Segment Start: Recorded data

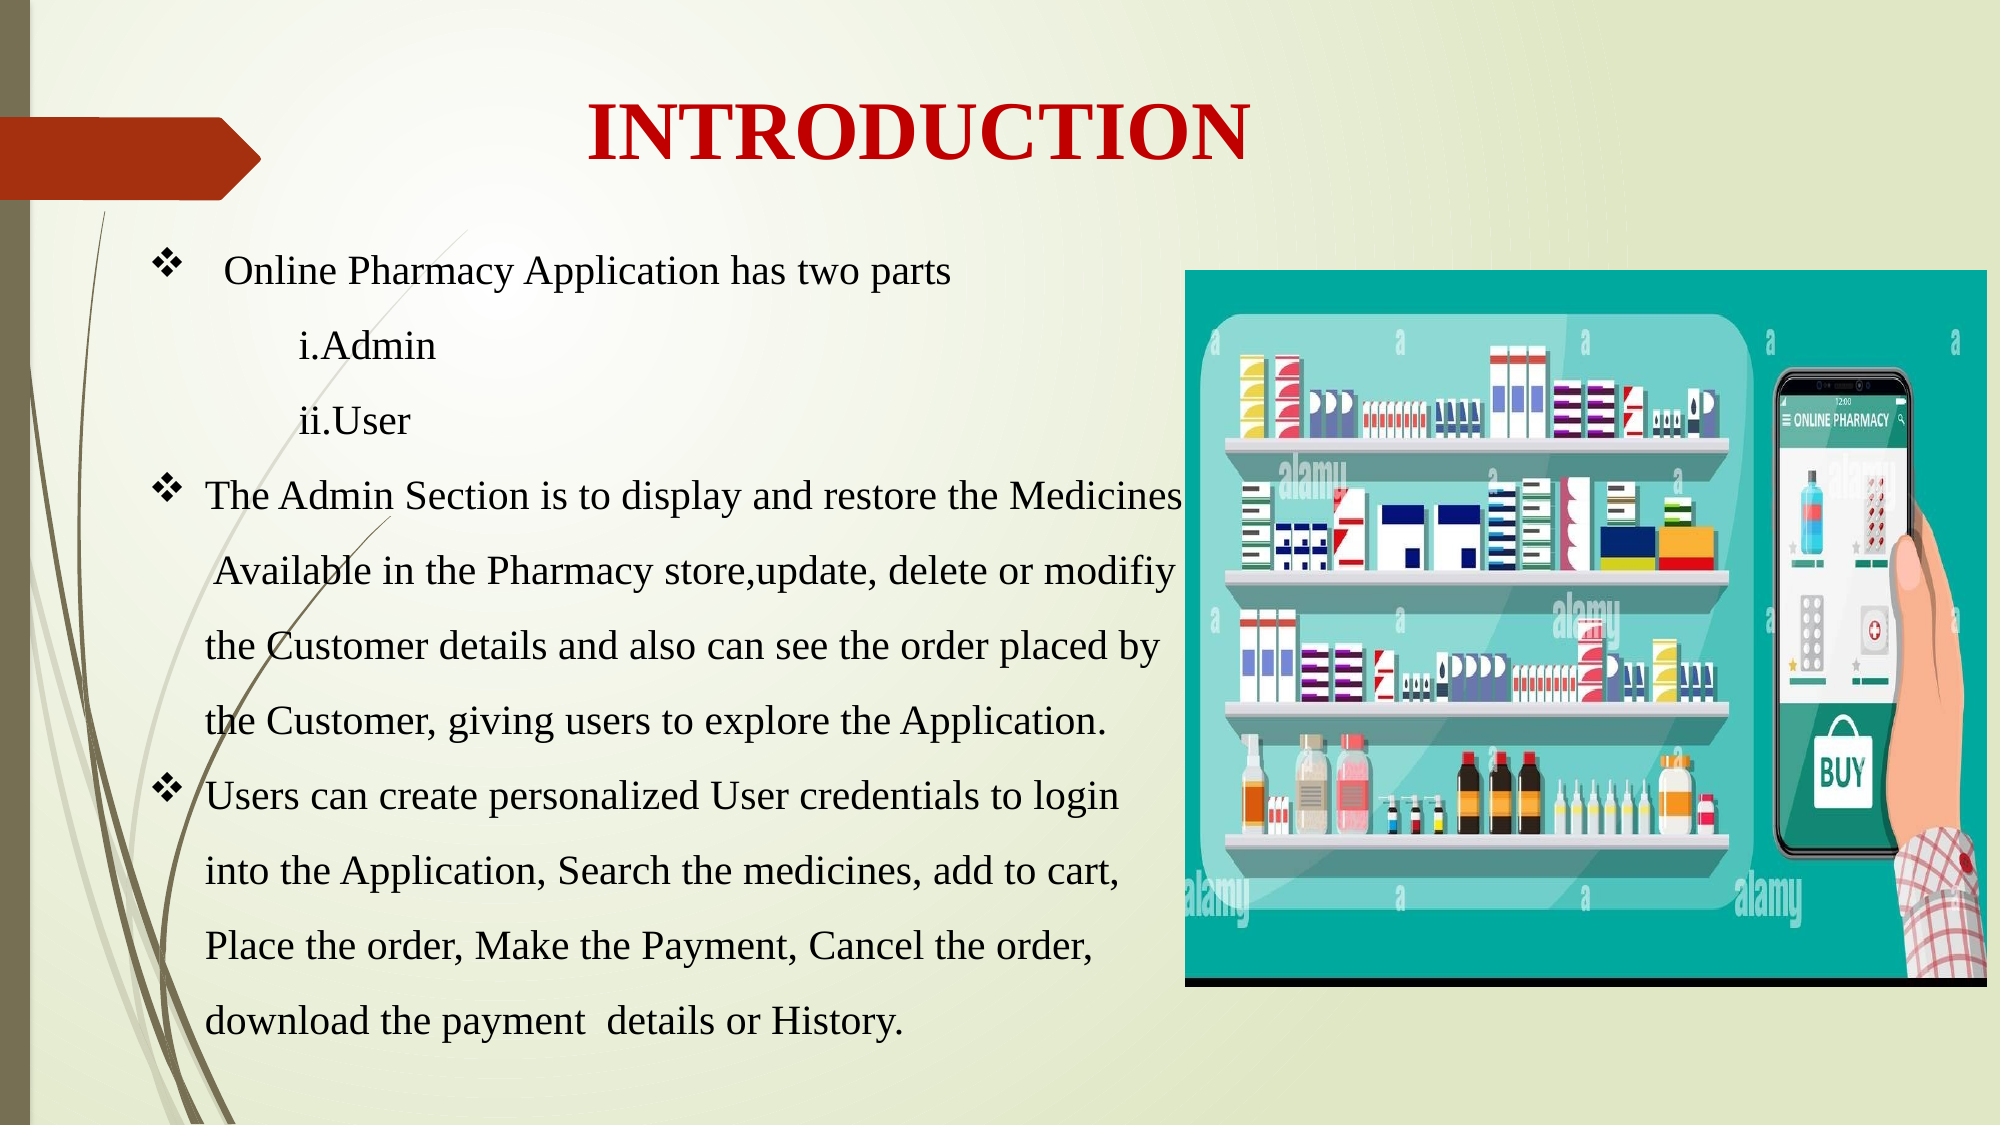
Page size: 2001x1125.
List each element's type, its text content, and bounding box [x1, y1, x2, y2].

title INTRODUCTION [188, 69, 1650, 211]
text_box Online Pharmacy Application has two parts i.Admin ii.User The Admin Section is to display and restore the Medicines Available in the Pharmacy store,update, delete or modifiy the Customer details and also can see the order placed by the Customer, giving users to explore the Application. Users can create personalized User credentials to login into the Application, Search the medicines, add to cart, Place the order, Make the Payment, Cancel the order, download the payment details or History. [133, 210, 1200, 1050]
picture [1184, 270, 1987, 987]
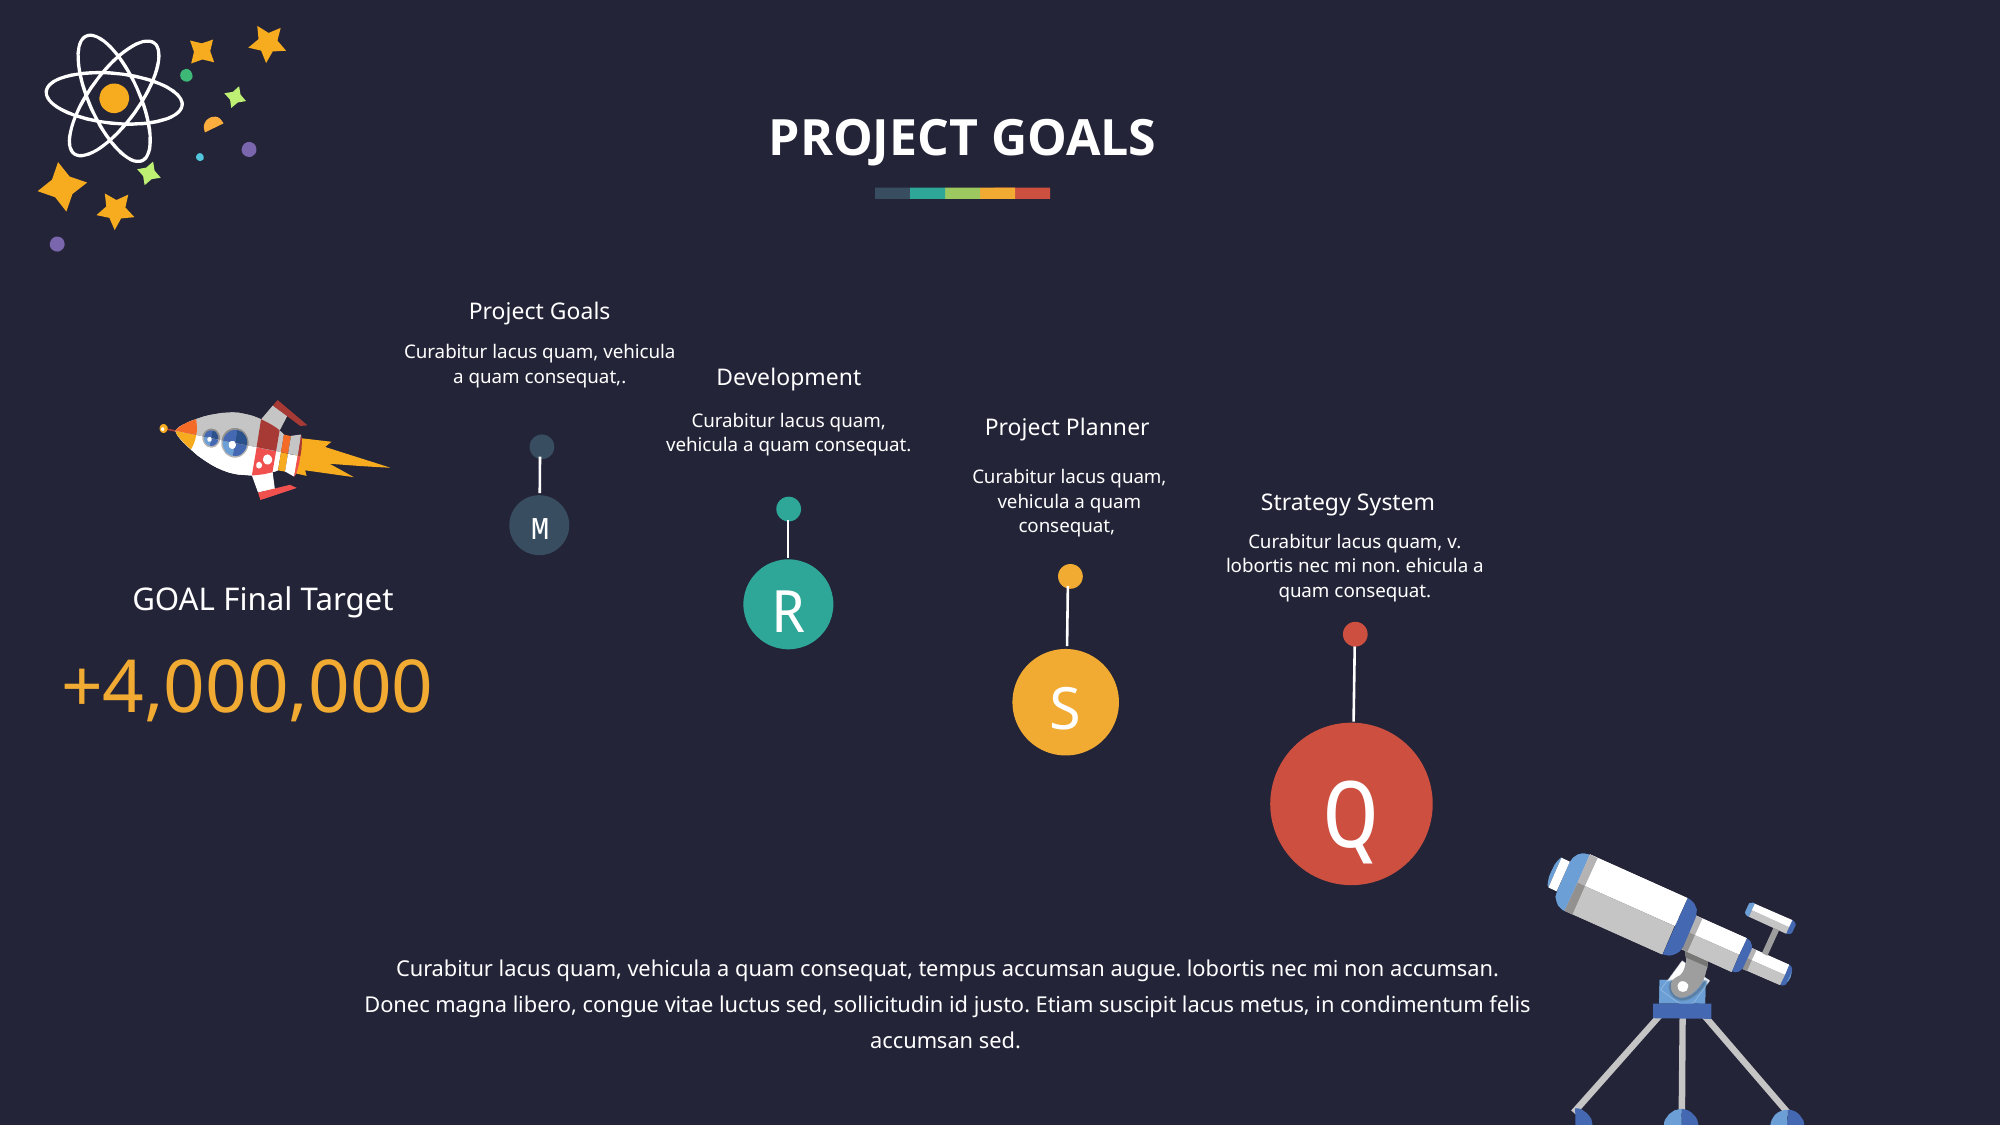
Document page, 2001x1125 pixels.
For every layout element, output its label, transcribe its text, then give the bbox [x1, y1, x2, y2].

text_box Project Planner [943, 415, 1192, 450]
text_box +4,000,000 [40, 630, 474, 713]
text_box Curabitur lacus quam, v. lobortis nec mi non. ehicula a quam consequat. [1215, 527, 1495, 614]
text_box Strategy System [1246, 480, 1450, 523]
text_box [529, 434, 555, 494]
text_box Curabitur lacus quam, vehicula a quam consequat, tempus accumsan augue. lobortis nec mi non accumsan. Donec magna libero, congue vitae luctus sed, sollicitudin id justo. Etiam suscipit lacus metus, in condimentum felis accumsan sed. [347, 937, 1550, 1061]
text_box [509, 495, 571, 556]
text_box Development [680, 365, 899, 400]
text_box Curabitur lacus quam, vehicula a quam consequat, [950, 462, 1189, 549]
text_box Project Goals [430, 299, 649, 335]
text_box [1012, 648, 1119, 756]
text_box GOAL Final Target [123, 575, 403, 625]
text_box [1270, 722, 1433, 886]
text_box Curabitur lacus quam, vehicula a quam consequat,. [399, 337, 680, 425]
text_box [1342, 621, 1368, 722]
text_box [1550, 849, 1812, 1125]
text_box PROJECT GOALS [687, 109, 1238, 172]
text_box Curabitur lacus quam, vehicula a quam consequat. [660, 406, 917, 493]
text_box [224, 334, 326, 566]
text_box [874, 187, 1050, 199]
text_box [776, 496, 802, 558]
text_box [743, 559, 835, 653]
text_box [1057, 564, 1083, 647]
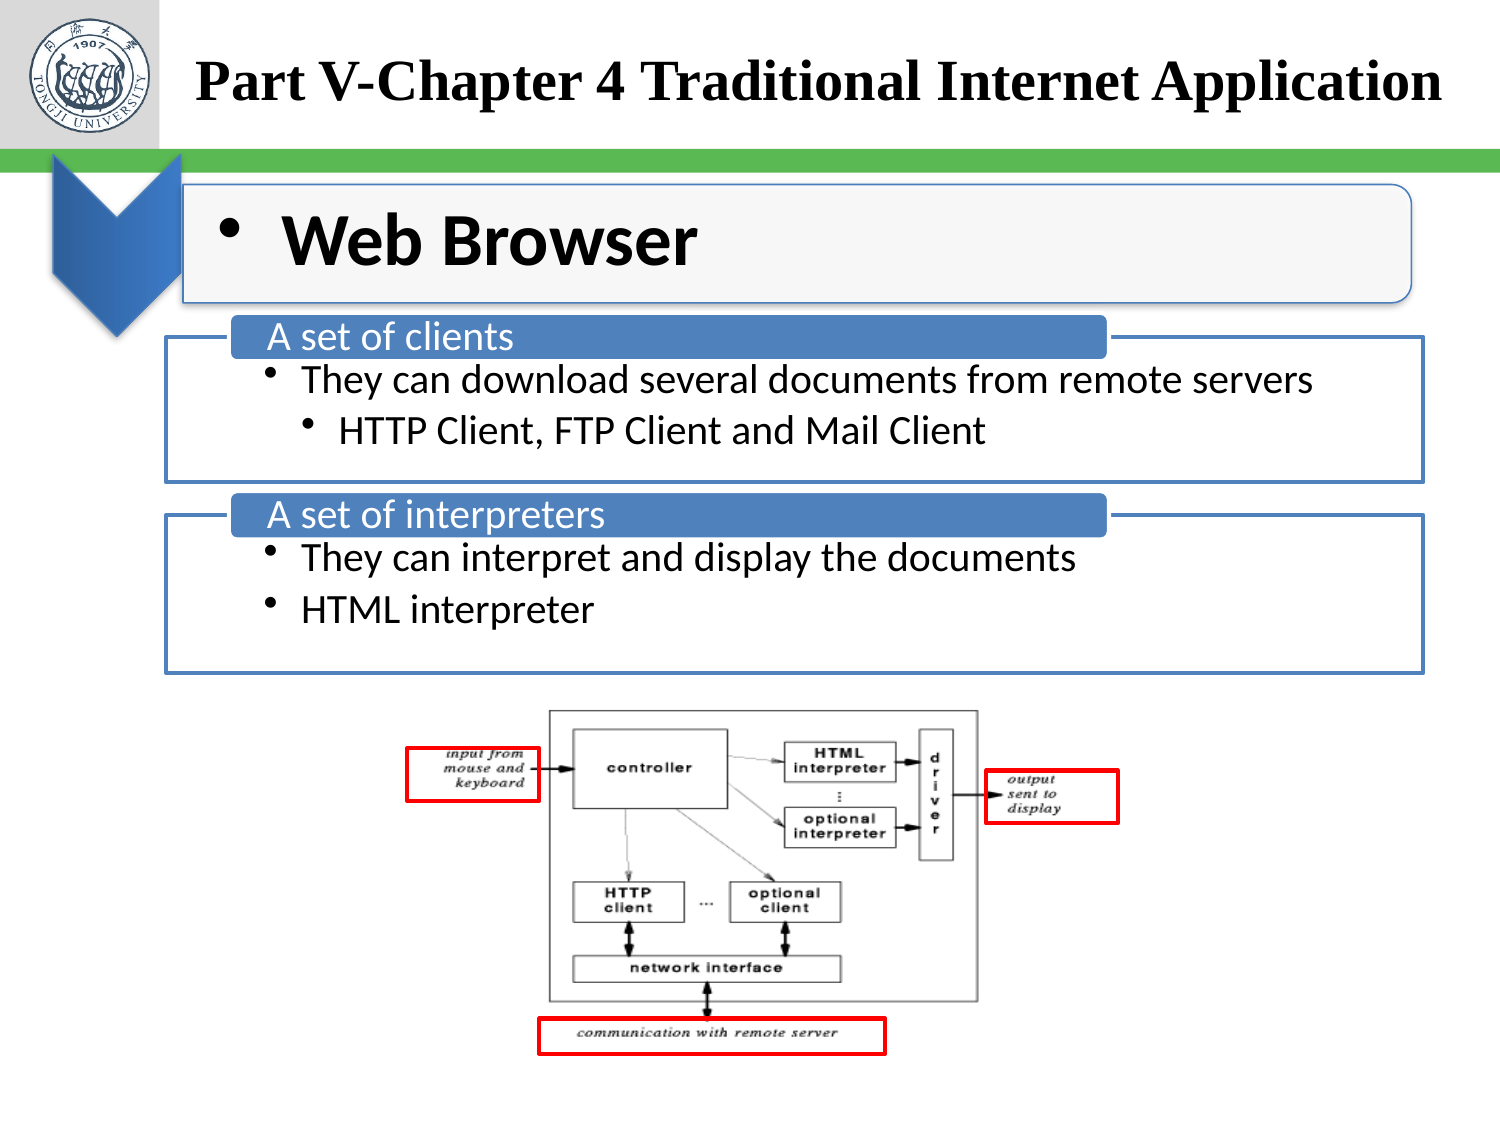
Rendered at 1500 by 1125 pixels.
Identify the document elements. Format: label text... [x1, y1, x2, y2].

picture [29, 18, 151, 133]
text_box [52, 154, 181, 337]
title Part V-Chapter 4 Traditional Internet Application [180, 3, 1471, 151]
picture [366, 680, 1138, 1098]
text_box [165, 306, 1424, 680]
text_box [179, 184, 1412, 304]
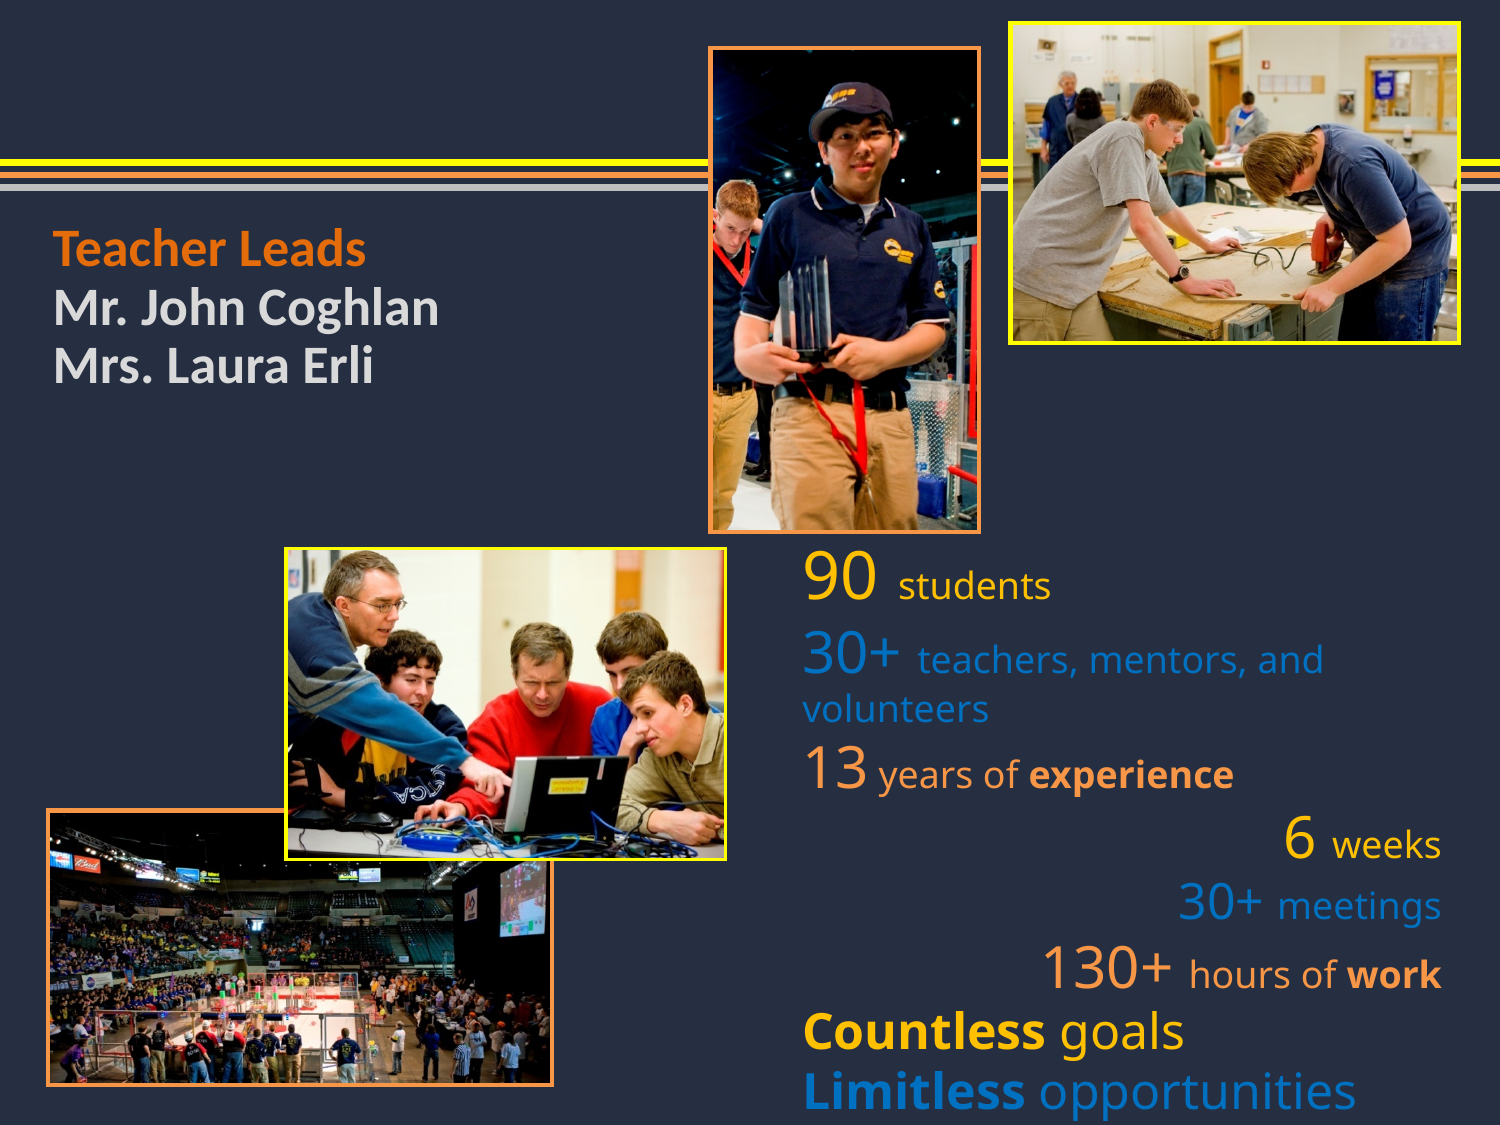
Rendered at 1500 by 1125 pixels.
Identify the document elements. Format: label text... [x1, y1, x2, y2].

picture [712, 49, 978, 531]
picture [1012, 24, 1457, 342]
subtitle Teacher Leads Mr. John Coghlan Mrs. Laura Erli [37, 212, 638, 526]
text_box 90 students 30+ teachers, mentors, and volunteers 13 years of experience 6 weeks 30+ meetings 130+ hours of work Countless goals Limitless opportunities [787, 517, 1457, 1125]
picture [49, 549, 724, 1084]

Segment End: Recorded data

## Your instructions
Word for word, restate only the lines from the one bearing "text_box [179, 184, 1412, 304]" through the final line of the listing, inclusive, with no pictures.

## Answer
text_box [179, 184, 1412, 304]
Rendered at 1500 by 1125 pixels.
Identify the document elements. Format: label text... [x1, y1, x2, y2].

picture [712, 49, 978, 531]
picture [1012, 24, 1457, 342]
subtitle Teacher Leads Mr. John Coghlan Mrs. Laura Erli [37, 212, 638, 526]
text_box 90 students 30+ teachers, mentors, and volunteers 13 years of experience 6 weeks 30+ meetings 130+ hours of work Countless goals Limitless opportunities [787, 517, 1457, 1125]
picture [49, 549, 724, 1084]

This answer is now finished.